Different version of Vermeer's Milkmaid as found on Google Image search in 2013. By Joris Pekel (CC0).

But there is one popular, widely known and massively used digital space where our content can easily be republished: Wikipedia and its sister projects, notably Wikimedia Commons. Wikimedia projects, with hundreds of millions of unique visitors per month, can be a reliable source of impact data for our GLAM efforts, thanks to the general open policy of Wikipedia and its sister projects (open licenses or public domain on content, and the public domain status of the data itself). It generally means that all public data gathered via Wikipedia and its sister projects should be available via open datasets for free reuse and all research purposes. You can access the content and data from Wikimedia projects on the data dumps page using a special API or even by querying the database with a Quarry interface . So using data generated by Wiki projects as a source of impact data can help our efforts to build a more reliable framework for measuring the impact of digital collections.

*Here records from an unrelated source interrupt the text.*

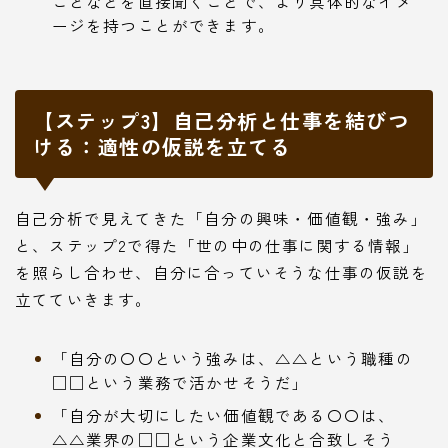
ことなどを直接聞くことで、より具体的なイメ
ージを持つことができます。
【ステップ3】自己分析と仕事を結びつ
ける：適性の仮説を立てる
自己分析で見えてきた「自分の興味・価値観・強み」
と、ステップ2で得た「世の中の仕事に関する情報」
を照らし合わせ、自分に合っていそうな仕事の仮説を
立てていきます。
「自分の〇〇という強みは、△△という職種の
□□という業務で活かせそうだ」
「自分が大切にしたい価値観である〇〇は、
△△業界の□□という企業文化と合致しそう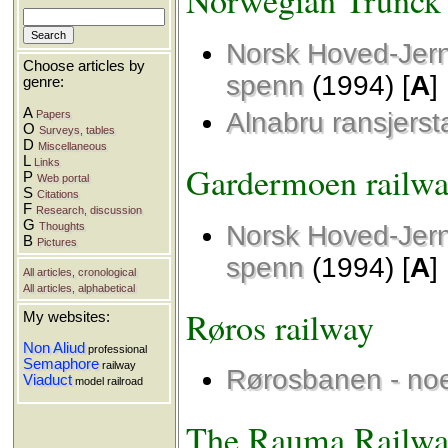
Norwegian Trunck
Norsk Hoved-Jer
Choose articles by
spenn
(1994) [
A
]
genre:
A
Alnabru ransjerst
Papers
O
Surveys, tables
D
Miscellaneous
L
Links
Gardermoen railw
P
Web portal
S
Citations
F
Research, discussion
G
Thoughts
Norsk Hoved-Jer
B
Pictures
spenn
(1994) [
A
]
All articles, cronological
All articles, alphabetical
Røros railway
My websites:
Non Aliud
professional
Semaphore
railway
Rørosbanen - noen
Viaduct
model railroad
The Rauma Railw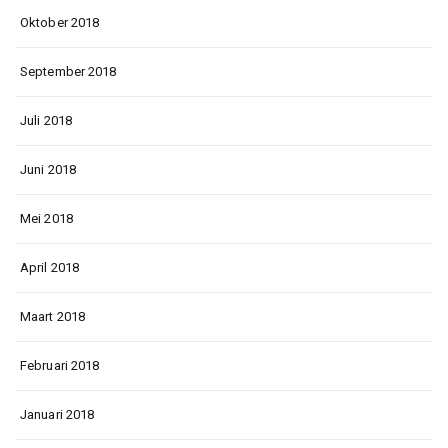
Oktober 2018
September 2018
Juli 2018
Juni 2018
Mei 2018
April 2018
Maart 2018
Februari 2018
Januari 2018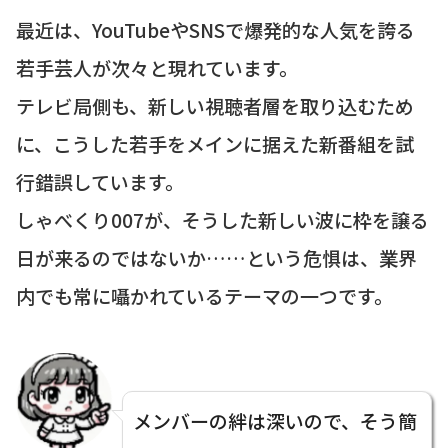
最近は、YouTubeやSNSで爆発的な人気を誇る
若手芸人が次々と現れています。
テレビ局側も、新しい視聴者層を取り込むため
に、こうした若手をメインに据えた新番組を試
行錯誤しています。
しゃべくり007が、そうした新しい波に枠を譲る
日が来るのではないか……という危惧は、業界
内でも常に囁かれているテーマの一つです。
メンバーの絆は深いので、そう簡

But what exactly can be measured?

When our files are copied into Wikimedia Commons, we can find not only how many views they have generated during a period of time, but also for what purposes they have been used within the Wikipedia environment. Even if an institution doesn’t contribute to Wikimedia Commons directly, we still can find out the impact of its digital collections. Tools and resources to do this are:

BaGLAMa 2: BaGLAMa displays page view statistics for pages on Wikipedia and other Wikimedia projects which contain Commons files in a specific category. If your institution publishes collection on Wikimedia Commons within one category, you can check which files have been used to illustrate specific Wikipedia entries, or which are available in other Wikimedia projects (ie. Wikipedia articles in other languages, or sister projects like Wikivoyage or Wikinews). This information helps us to answer the following questions:

- for what purposes is our visual content used?
- how many views does it generate within Wikipedia and other wikiprojects?
- why is our content, available on Wikimedia Commons, not reused on Wikipedia pages?
- what are the differences in usage of our files/media between Wikipedia language versions?

GLAMorous: GLAMorous allows you to check the usage of specific images across different Wikimedia projects. You can check how many times an image is currently published within Wikimedia articles and in which language versions. The data is available also in xml format, so you can easily reuse it for your purposes. Questions that can be answered with that data include:

- how many of our files are used within all Wikimedia projects?
- for what purposes is our visual content used?

You can predict the future impact of your content in Wikimedia Commons and decide which photos or scans are worthy to be added to its repository and you can also check traffic stats of Wikipedia entries by using a tool available at http://stats.grok.se/. If you discover that many users are interested in a certain topic, you can prepare some visual resources to illustrate related articles and upload relevant content to Wikimedia Commons.

But what if your institution cannot publish on Wikimedia Commons because of copyright issues? The Wikimedia environment supports only open or public domain content ‒ this is the basic rule of publishing anything to that repository. If an institution already publishes scans on its own digital library or digital archive, it is possible that some Wikipedia articles can link to these external sources. You can easily check this by using the external link tracker. Such information can support your efforts for making specific content from your institution available on the Commons. And more wikimedia tools for culture sector can be found on GLAM-Wiki page.